TRECHO DO DOCUMENTO —
#####

Mulher é condenada por venda de medicamentos abortivos enviados pelo correio

Mulher é condenada por venda de medicamentos abortivos enviados pelo correio

Uma mulher foi condenada pelo juízo da 2ª Vara Criminal da comarca de Criciúma pela venda de medicamentos abortivos por meio da internet e de grupos de aplicativos de mensagens, os quais eram enviados pelos Correios para todo o Brasil. O crime teria sido praticado ao menos 27 vezes, e os medicamentos eram postados em agências dos Correios com declaração de conteúdo informando que as embalagens continham cílios e sombras diversas.

De acordo com a denúncia do Ministério Público, em outubro de 2020 a denunciada teria postado 27 caixas em uma agência dos Correios de Criciúma-SC, nas quais constava como remetente uma empresa de maquiagens que nunca existiu, e que continham comprimidos do medicamento Cytotec, de procedência ignorada, cuja substância química é o misoprostol, com propriedades abortivas. As destinatárias eram dos Estados de São Paulo, Minas Gerais, Goiás, Pará, Rio Grande do Norte, Roraima, Espírito Santo, Ceará, Bahia, Paraná, Rio Grande do Sul, Santa Catarina e do Distrito Federal.

#####

[Registros de dados salvos]

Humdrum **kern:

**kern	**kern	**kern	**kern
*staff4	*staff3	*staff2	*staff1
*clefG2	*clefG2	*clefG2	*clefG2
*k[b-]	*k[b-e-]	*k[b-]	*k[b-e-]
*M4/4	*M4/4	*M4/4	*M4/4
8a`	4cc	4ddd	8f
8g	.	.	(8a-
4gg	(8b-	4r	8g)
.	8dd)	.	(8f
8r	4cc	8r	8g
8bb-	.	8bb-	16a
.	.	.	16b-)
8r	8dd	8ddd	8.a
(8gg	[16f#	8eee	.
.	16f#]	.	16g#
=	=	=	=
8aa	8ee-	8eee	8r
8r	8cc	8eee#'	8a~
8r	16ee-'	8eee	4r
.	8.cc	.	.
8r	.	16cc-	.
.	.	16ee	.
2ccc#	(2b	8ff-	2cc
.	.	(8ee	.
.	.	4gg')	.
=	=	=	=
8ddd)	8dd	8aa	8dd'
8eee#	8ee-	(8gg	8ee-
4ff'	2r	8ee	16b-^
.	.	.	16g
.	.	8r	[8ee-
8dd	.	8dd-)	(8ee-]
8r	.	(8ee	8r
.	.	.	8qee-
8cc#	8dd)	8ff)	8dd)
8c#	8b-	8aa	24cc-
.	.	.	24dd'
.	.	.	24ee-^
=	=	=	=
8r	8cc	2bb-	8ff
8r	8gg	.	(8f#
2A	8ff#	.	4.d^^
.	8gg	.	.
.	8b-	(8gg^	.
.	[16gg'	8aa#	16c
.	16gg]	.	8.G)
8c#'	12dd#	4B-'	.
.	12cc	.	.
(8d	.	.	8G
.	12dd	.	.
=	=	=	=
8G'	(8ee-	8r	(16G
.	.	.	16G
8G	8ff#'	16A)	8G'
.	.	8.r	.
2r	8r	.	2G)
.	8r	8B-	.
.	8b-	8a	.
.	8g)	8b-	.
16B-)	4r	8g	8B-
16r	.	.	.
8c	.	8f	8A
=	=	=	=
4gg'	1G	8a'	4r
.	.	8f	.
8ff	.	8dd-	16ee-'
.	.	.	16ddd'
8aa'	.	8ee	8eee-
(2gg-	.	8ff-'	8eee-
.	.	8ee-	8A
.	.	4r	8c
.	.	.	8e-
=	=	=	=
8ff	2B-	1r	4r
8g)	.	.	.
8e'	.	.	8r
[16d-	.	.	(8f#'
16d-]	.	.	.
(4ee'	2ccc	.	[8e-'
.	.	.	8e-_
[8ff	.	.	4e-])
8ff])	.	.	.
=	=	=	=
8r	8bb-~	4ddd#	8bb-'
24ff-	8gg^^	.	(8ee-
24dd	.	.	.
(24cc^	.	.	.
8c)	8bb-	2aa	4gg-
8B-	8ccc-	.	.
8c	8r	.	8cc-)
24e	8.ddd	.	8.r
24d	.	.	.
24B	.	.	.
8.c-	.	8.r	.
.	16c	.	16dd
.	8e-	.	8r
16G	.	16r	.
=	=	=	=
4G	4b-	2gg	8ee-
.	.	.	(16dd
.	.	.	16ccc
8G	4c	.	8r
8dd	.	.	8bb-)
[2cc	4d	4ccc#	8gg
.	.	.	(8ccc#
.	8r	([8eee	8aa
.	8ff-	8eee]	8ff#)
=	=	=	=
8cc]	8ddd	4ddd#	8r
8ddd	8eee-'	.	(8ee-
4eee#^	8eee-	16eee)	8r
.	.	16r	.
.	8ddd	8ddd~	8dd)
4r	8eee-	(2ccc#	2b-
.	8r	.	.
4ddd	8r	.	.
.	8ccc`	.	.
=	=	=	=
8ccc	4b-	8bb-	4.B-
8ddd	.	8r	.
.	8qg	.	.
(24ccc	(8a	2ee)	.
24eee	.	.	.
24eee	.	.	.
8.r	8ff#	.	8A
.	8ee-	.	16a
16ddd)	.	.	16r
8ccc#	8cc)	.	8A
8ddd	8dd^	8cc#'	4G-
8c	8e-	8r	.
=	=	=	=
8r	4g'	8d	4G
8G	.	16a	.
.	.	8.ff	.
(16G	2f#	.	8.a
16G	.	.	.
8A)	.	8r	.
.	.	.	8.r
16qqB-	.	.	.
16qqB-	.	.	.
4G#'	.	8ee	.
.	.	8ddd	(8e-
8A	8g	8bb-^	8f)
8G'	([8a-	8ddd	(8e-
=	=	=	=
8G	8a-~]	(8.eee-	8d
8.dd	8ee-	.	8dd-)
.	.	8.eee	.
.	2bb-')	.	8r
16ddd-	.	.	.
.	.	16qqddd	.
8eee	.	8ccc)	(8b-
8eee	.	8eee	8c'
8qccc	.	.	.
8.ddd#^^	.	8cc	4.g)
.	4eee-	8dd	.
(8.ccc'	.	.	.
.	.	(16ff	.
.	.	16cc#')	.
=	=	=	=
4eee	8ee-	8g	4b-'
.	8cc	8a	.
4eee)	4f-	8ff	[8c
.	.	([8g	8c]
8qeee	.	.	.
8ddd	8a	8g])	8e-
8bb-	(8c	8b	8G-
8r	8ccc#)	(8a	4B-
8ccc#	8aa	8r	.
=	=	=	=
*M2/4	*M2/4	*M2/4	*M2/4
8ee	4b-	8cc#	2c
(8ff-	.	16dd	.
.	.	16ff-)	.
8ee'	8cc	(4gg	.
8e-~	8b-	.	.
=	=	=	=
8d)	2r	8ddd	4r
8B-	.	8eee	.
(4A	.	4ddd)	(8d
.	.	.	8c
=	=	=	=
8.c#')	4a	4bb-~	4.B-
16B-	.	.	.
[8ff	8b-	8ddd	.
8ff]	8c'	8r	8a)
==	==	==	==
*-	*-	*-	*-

#####

TRABALHO PROPOSTO —
1. As afirmações abaixo concordam com a notícia sobre a venda de medicamentos abortivos? Responda sim ou não a cada uma, citando as palavras da notícia que decidem a resposta.
(a) A condenação foi proferida pelo juízo da 2ª Vara Criminal da comarca de Criciúma.
(b) As embalagens eram postadas com declaração de conteúdo informando que continham comprimidos.
(c) A empresa de maquiagens que constava como remetente existia de fato.
2. Responda com base na notícia sobre a venda de medicamentos abortivos:
(a) Ao menos quantas vezes o crime teria sido praticado?
(b) Qual é a substância química do medicamento Cytotec?
(c) Em que mês e ano a denunciada teria postado as caixas?
3. Continue a notícia sobre a venda de medicamentos abortivos a partir do ponto em que ela termina.

RESPOSTAS DO EXERCÍCIO —
1.
(a) Sim: "Uma mulher foi condenada pelo juízo da 2ª Vara Criminal da comarca de Criciúma"
(b) Não: "com declaração de conteúdo informando que as embalagens continham cílios e sombras diversas"
(c) Não: "uma empresa de maquiagens que nunca existiu"

2.
(a) Ao menos 27 vezes.
(b) O misoprostol.
(c) Em outubro de 2020.

3.
O material foi identificado em um trabalho do Centro de Distribuição dos Correios em conjunto com a Delegacia de Repressão a Entorpecentes (DRE), órgão que fiscaliza todo o material orgânico enviado por meio do serviço postal. Peritos identificaram impressões digitais da acusada em uma das caixas. A ré confessou os crimes, mas alegou que fazia somente os envios. Porém, a decisão pontua que dados extraídos do aparelho celular apreendido da acusada demonstraram que ela mantinha contato frequente com as compradoras dos produtos, participando ativamente de grupos de aplicativos de mensagens relativos às vendas.

Analisando as circunstâncias judiciais, o juízo destacou a culpabilidade da ré, que vendia “medicamentos de finalidade abortiva, os quais, subtraídos a qualquer controle sanitário e desacompanhados de orientação profissional, potencializam sobremaneira o risco a mulheres que, deles se valendo, recorrem a método notoriamente inseguro de interrupção da gestação”, bem como as circunstâncias do crime, uma vez que a ré havia pulverizado a comercialização irregular por diversos estados e falsificado o nome do remetente nas caixas expedidas para se afastar de eventual responsabilização. A mulher foi condenada à pena de um ano, dez meses e seis dias de reclusão, em regime inicial aberto. A sentença já transitou em julgado para a ré (Ação Penal n. 5005064-26.2025.8.24.0020).